- 作者:Andrew J. Murphya ; andrew.j.murphy@vanderbilt.edu ; Janene Piercea ; Christian de Caesteckera ; Chase Taylora ; James R. Andersonb ; Alan O. Perantonic ; Mark P. de Caesteckerd ; Harold N. Lovvorn IIIa
- 关键词:SIX2 ; CITED1 ; Wilms' tumor ; Embryonic kidney
- 刊名:Journal of Pediatric Surgery
- 出版年:2012
- 出版时间:June, 2012
- 年:2012
- 卷:47
- 期:6
- 页码:1239-1249
- 全文大小:2002 K
Purpose
SIX2 and CITED1 are transcriptional regulators that specify self-renewing nephronic progenitor cells of the embryonic kidney. We hypothesized that SIX2, which promotes and maintains this stem cell population, and CITED1 remain active in Wilms' tumor (WT).Methods
To evaluate expression domains and the pathogenic significance of SIX2 and CITED1 across WT, the Children's Oncology Group provided 40 WT specimens of stages I to IV (n = 10 per stage), which were enriched for unfavorable histology (n = 20) and treatment failure (relapse or death, n = 20). SIX2 and CITED1 protein expression was evaluated qualitatively (immunohistochemistry) and quantitatively (Western blot, or WB).

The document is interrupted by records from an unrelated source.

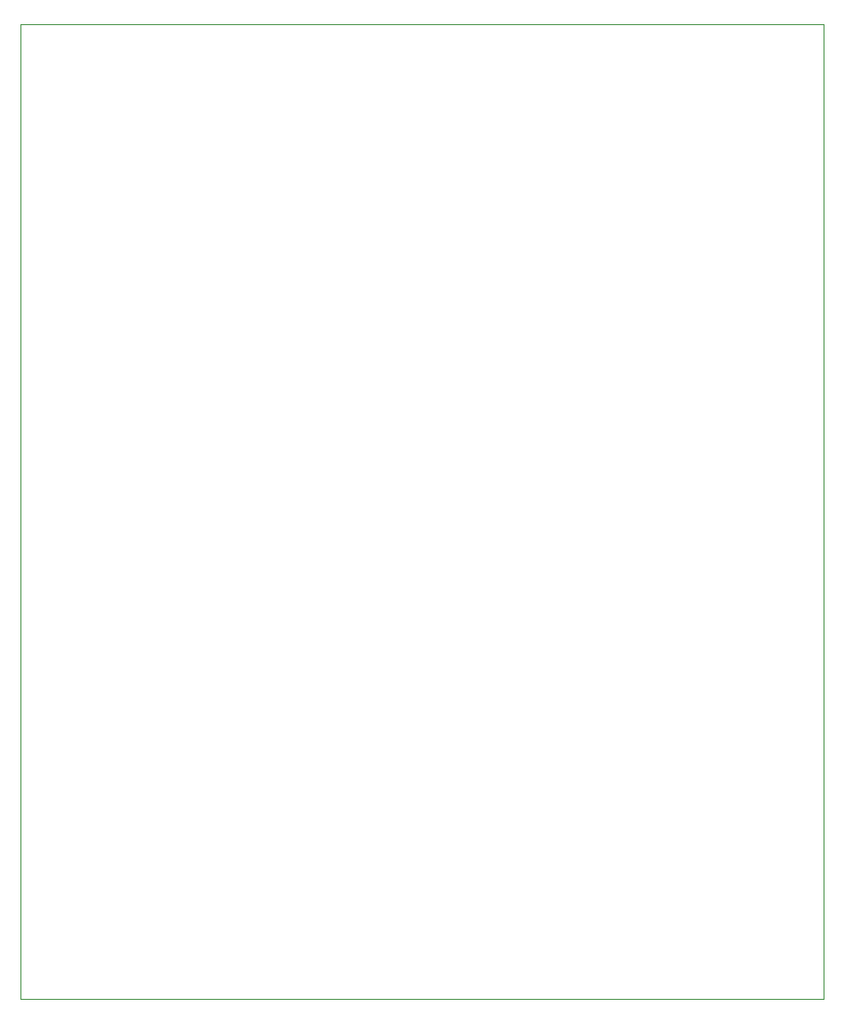
<source format=gbr>
%TF.GenerationSoftware,KiCad,Pcbnew,(6.0.2)*%
%TF.CreationDate,2022-02-22T00:14:35+01:00*%
%TF.ProjectId,fondo,666f6e64-6f2e-46b6-9963-61645f706362,rev?*%
%TF.SameCoordinates,Original*%
%TF.FileFunction,Profile,NP*%
%FSLAX46Y46*%
G04 Gerber Fmt 4.6, Leading zero omitted, Abs format (unit mm)*
G04 Created by KiCad (PCBNEW (6.0.2)) date 2022-02-22 00:14:35*
%MOMM*%
%LPD*%
G01*
G04 APERTURE LIST*
%TA.AperFunction,Profile*%
%ADD10C,0.100000*%
%TD*%
G04 APERTURE END LIST*
D10*
X107795000Y-49388361D02*
X180955000Y-49388361D01*
X180955000Y-49388361D02*
X180955000Y-138118361D01*
X180955000Y-138118361D02*
X107795000Y-138118361D01*
X107795000Y-138118361D02*
X107795000Y-49388361D01*
M02*

</source>
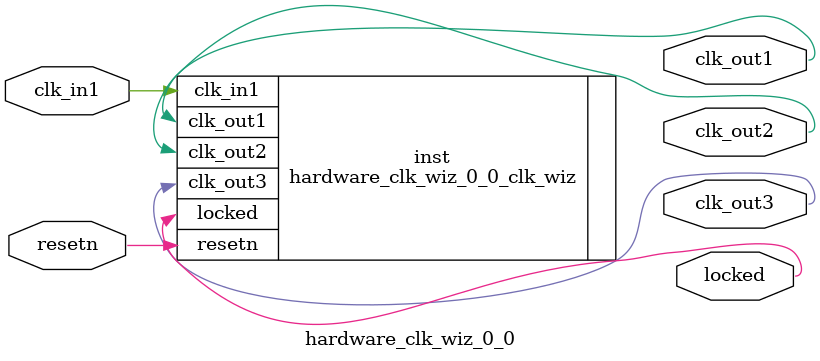
<source format=v>


`timescale 1ps/1ps

(* CORE_GENERATION_INFO = "hardware_clk_wiz_0_0,clk_wiz_v6_0_8_0_0,{component_name=hardware_clk_wiz_0_0,use_phase_alignment=false,use_min_o_jitter=false,use_max_i_jitter=false,use_dyn_phase_shift=false,use_inclk_switchover=false,use_dyn_reconfig=false,enable_axi=0,feedback_source=FDBK_AUTO,PRIMITIVE=MMCM,num_out_clk=3,clkin1_period=10.000,clkin2_period=10.000,use_power_down=false,use_reset=true,use_locked=true,use_inclk_stopped=false,feedback_type=SINGLE,CLOCK_MGR_TYPE=NA,manual_override=false}" *)

module hardware_clk_wiz_0_0 
 (
  // Clock out ports
  output        clk_out1,
  output        clk_out2,
  output        clk_out3,
  // Status and control signals
  input         resetn,
  output        locked,
 // Clock in ports
  input         clk_in1
 );

  hardware_clk_wiz_0_0_clk_wiz inst
  (
  // Clock out ports  
  .clk_out1(clk_out1),
  .clk_out2(clk_out2),
  .clk_out3(clk_out3),
  // Status and control signals               
  .resetn(resetn), 
  .locked(locked),
 // Clock in ports
  .clk_in1(clk_in1)
  );

endmodule

</source>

Gene transcription was estimated using quantitative real-time polymerase chain reaction (qRT-PCR).
Results
SIX2 was visualized by immunohistochemistry in 36 (94.7 % ) of 38 specimens. Protein and messenger RNA expression of SIX2 were quantitatively similar across all stages of disease (P = .48 WB; P = 0.38 qPCR), in favorable or unfavorable histology (P = 0.51 WB; P = 0.58 qPCR), and in treatment failure or success (P = 0.86 WB; P = 0.49 qPCR). Although CITED1 expression paralleled SIX2 qualitatively, no quantitative correlation between SIX2 and CITED1 expression was observed (Spearman correlation coefficient, 0.28; P = 0.08). As in the fetal kidney, overlapping, but also distinct, WT cellular expression domains were observed between SIX2 and CITED1.
Conclusion
SIX2 and CITED1 remain active across all disease characteristics of WT. Activity of these genes in WT potentially identifies a population of self-renewing cancer cells that exhibit an embryonic, stemlike phenotype. Taken together, these transcriptional regulators may be fundamental to WT cellular self-renewal and may represent targets for novel therapies that promote terminal differentiation.